Rutherford Institute Warns Senate That USA FREEDOM Act Will Do More Damage Than Good, Calls for More Effective Restraints on NSA Surveillance

From John Whitehead at The Rutherford Institute
Calling the expiration of Section 215 of the Patriot Act, cited as the legal authority for the National Security Agency’s (NSA) domestic surveillance program, an historic opportunity to not only end the government’s unconstitutional practice but rein in the NSA, The Rutherford Institute is cautioning the United States Senate against adopting the proposed USA FREEDOM Act as a legislative solution because it could do more damage than good.

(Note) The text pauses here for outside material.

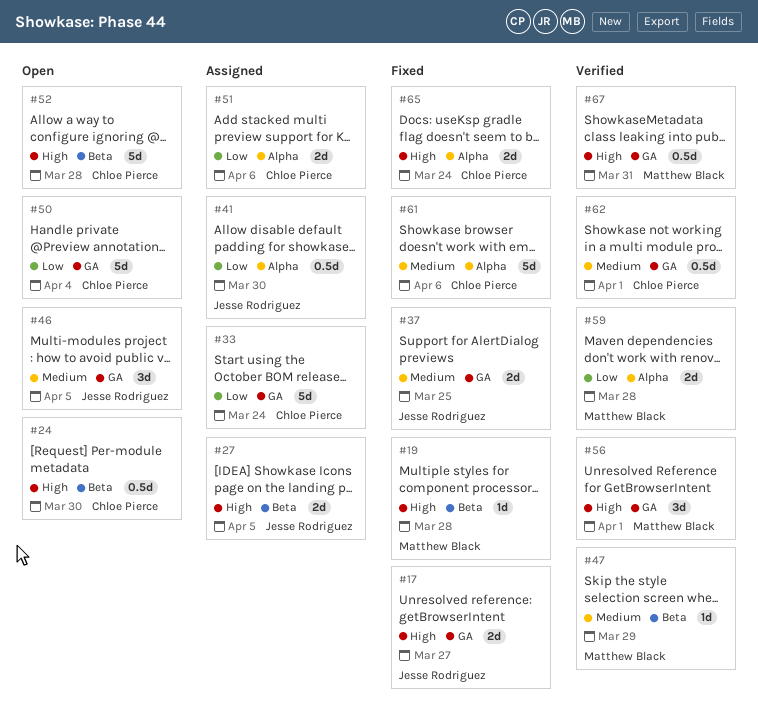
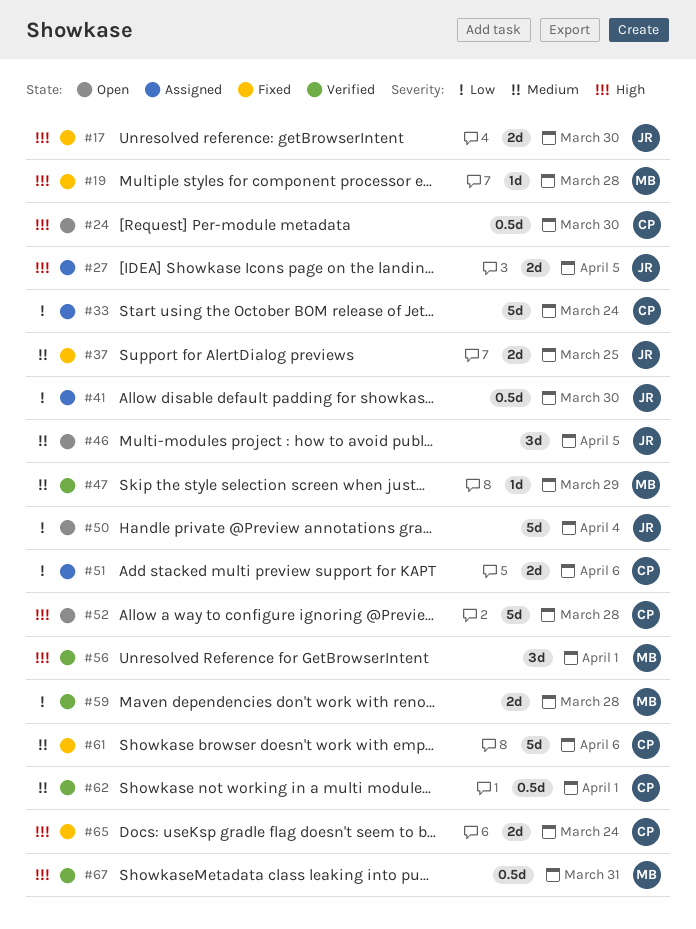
#17, due: Mar 27 -> Mar 30
#50, owner: Chloe Pierce -> Jesse Rodriguez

In a letter urging members of the U.S. Senate to take action to stop the pervasive surveillance of citizens by the government, Rutherford Institute president John W. Whitehead points out that the USA FREEDOM Act would actually reauthorize Section 215 of the Patriot Act while failing to end other programs the government is using to collect information about individuals without a warrant. Moreover, Whitehead points out that the USA FREEDOM Act does not prevent government surveillance; it merely delegates it to communication services providers.

“While the USA FREEDOM Act has been hailed as a step in the right direction, it amounts to little more than a paper tiger: threatening in appearance, but lacking any real bite. Indeed, the Act endangers the cause of citizen privacy by creating a false impression that Congress has taken steps to prevent the government from spying on the telephone calls of citizens, while in fact ensuring the NSA’s ability to continue invading the privacy and security of Americans,” said constitutional attorney John W. Whitehead, president of The Rutherford Institute and author of Battlefield America: The War on the American People. “As long as government agencies are allowed to make a mockery of the law—be it the Constitution, the FISA Act or any other law intended to limit their reach and curtail their activities—and are permitted to operate behind closed doors, relaying on secret courts, secret budgets and secret interpretations of the laws of the land, there can be no true reform.”